Divide (4-5i)/(-5-6i) And explain? Ive seen the i disappears in some equations. I don't understand it and can't find any videos to help me?

(4 - 5i) / (-5 - 6i)

To rationalize the denominator, you have to multiply both halves of this fraction by the denominator's conjugate. In this case is (-5 + 6i)
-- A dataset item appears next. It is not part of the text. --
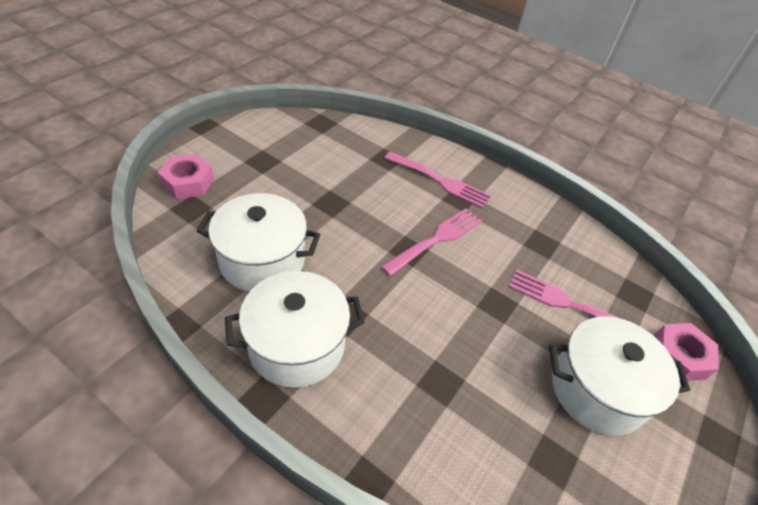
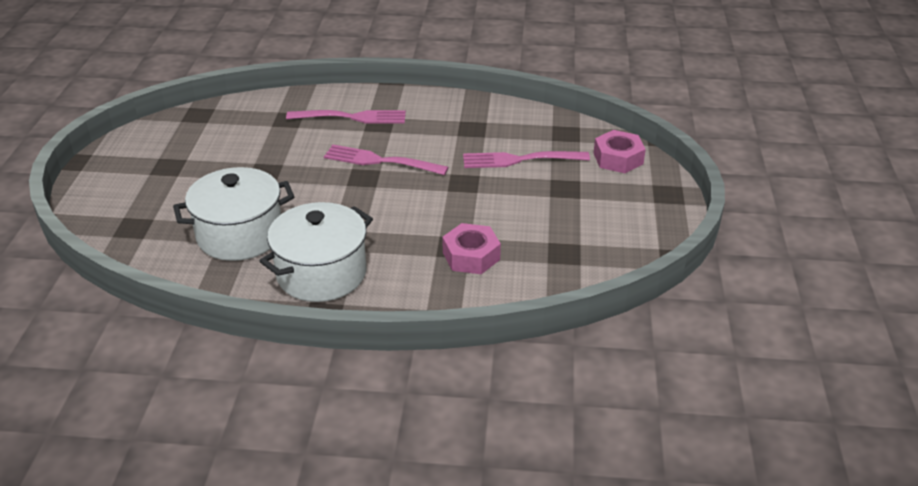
camera: 25 degrees left, 10 degrees down
(188, 182) = (110, 210): pink nut -> pink nut (471, 256)
(436, 240) = (381, 161): pink fork -> pink fork turned 90 degrees counterclockwise
(597, 390) = (571, 202): white pot -> none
After doing that and simplifying, your denominator will be a rational number:

(4 - 5i) / (-5 - 6i)
(4 - 5i)(-5 + 6i) / [(-5 - 6i)(-5 + 6i)]
(-20 - 24i + 25i - 30i²) / (25 - 30i + 30i - 36i²)
(-20 + i - 30i²) / (25 - 36i²)

Since i² = -1, make that substitution and simplify further:

(-20 + i + 30) / (25 + 36)
(10 + i) / 61

or:

10/61 + (1/61)i

Simplify (4-5i)/(-(6i)-5)
Factor -1 from -(6i)-5:
(4 -5i)/-(5 +6i)
Multiply numerator and denominator of (4-5i)/(-(5+6i)) by -1:
(-4 +5i))/(5+6i)
Multiply numerator and denominator by (1) as (5-6i):
(-(4-5 i) (5-6 i))/((5+6 i) (5-6 i))
use FOIL to multiply
(5+6 i) (5-6 i) = 25+36 = 61:
(4-5 i) (5-6 i) = 20 -24i -25i -30 = -10-49 i:
(--(49 i)-10)/61
Factor -1 from -(49 i)-10:
(--(10+49 i))/61
(-1)^2 = 1:

Answer: (10+49 i)/61

(4 - 5i) / (-5 -6i)
Multiply top and bottom by -5 + 6i.
(4 - 5i)(-5 + 6i) / (-5 + 6i)(-5 - 6i) =
(20 + 24i + 25i - 30i^2) / (25 - 36i^2) =
(50 + 49i) / 61

The trick to getting i out of the denominator is to multiply a + bi by a - bi.